D’abord, il se vante d’avoir joué sciemment le rôle du French-Canadian pea soup devant les Anglais du Canada, pour les convaincre qu’ils avaient affaire à un authentique French-Canadian capable de mettre le peuple québécois à sa place.

Mais surtout, il défend la menace de partition du Québec en cas de vote majoritaire pour le Oui. Sa justification : le Nouveau-Québec a été « donné au Québec » en 1911 [sic] et le roi de France n’avait pas conquis cette partie du territoire. Mais il ne précise pas qui l’a conquis et qui « l’a donné », ce territoire du Québec. En fait, c’était la Couronne britannique, dont Jean Chrétien se fait le fier porte-parole et le faiseur de sale besogne. Il mentionne la Compagnie de la Baie d’Hudson, mais c’est la Couronne britannique qui l’a donné à cette entreprise en le nommant « Rupertsland », Rupert étant le cousin du roi. Et il ne se pose pas la question : de quel droit la Couronne britannique a-t-elle “donné” ce territoire du Québec ? Et les autochtones là-dedans? Vive la conquête, selon Jean Chrétien.
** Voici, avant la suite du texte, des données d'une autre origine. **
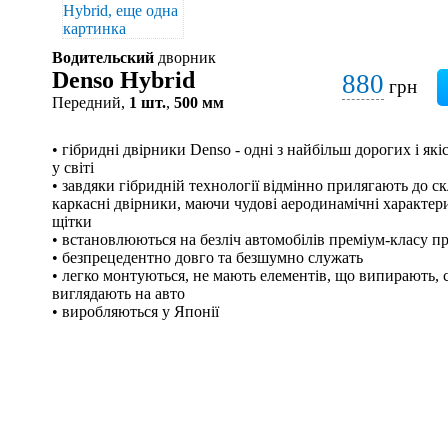
Водительский
дворник
Denso Hybrid
880
грн
Передний,
1 шт.
,
500 мм
• гібридні двірники Denso - одні з найбільш дорогих і я
у світі
• завдяки гібридній технології відмінно прилягають до скл
каркасні двірники, маючи чудові аеродинамічні характери
щітки
• встановлюються на безліч автомобілів преміум-класу п
• безпрецедентно довго та безшумно служать
• легко монтуються, не мають елементів, що випирають, с
виглядають на авто
• виробляються у Японії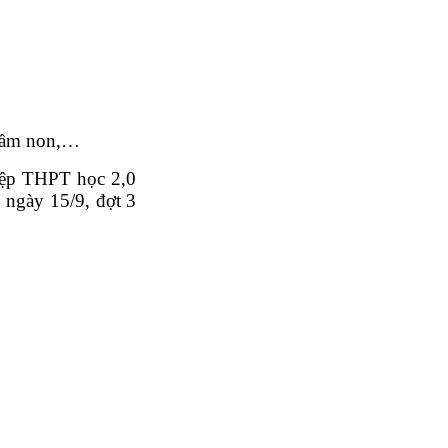
 mầm non,…
hiệp THPT học 2,0
 ngày 15/9, đợt 3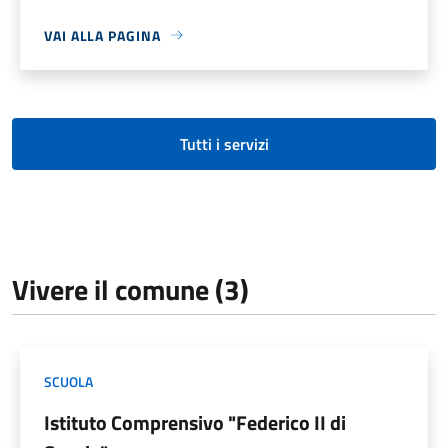
VAI ALLA PAGINA
Tutti i servizi
Vivere il comune (3)
SCUOLA
Istituto Comprensivo "Federico II di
Il ne dit pas non plus que, sous le gouvernement Trudeau dont il était ministre, lors des négociations de la Convention de la Baie-James, si le Québec ne signait pas un traité de dépossession de ce territoire avec les Cris et les Inuits, comme les traités de dépossession de l’Ouest canadien, Ottawa le reprendrait. Il ne dit pas non plus que le Québec s’est conformé à la volonté d’Ottawa (et de la Couronne britannique) en concluant la Convention de la Baie-James et du Nord québécois et est rentré dans le rang pour satisfaire les exigences, ce qui devait lever une hypothèque qui pesait sur ce territoire pour le Québec (aux yeux de la Couronne) et assurer l’intégrité du territoire.

Et là, 20 ans plus tard, lors du référendum de 1995, il décide qu’il ne reconnaîtrait pas la Convention que son chef, la Couronne, a reconnue, et maintient qu’Ottawa pouvait reprendre le territoire dans un geste on ne peut plus britannique de partition (les exemples pullulent : Irlande, Palestine, Inde et Pakistan avec les conséquences que l’on sait).

Non, Jean Chrétien aurait dû rester dans les boules à mites.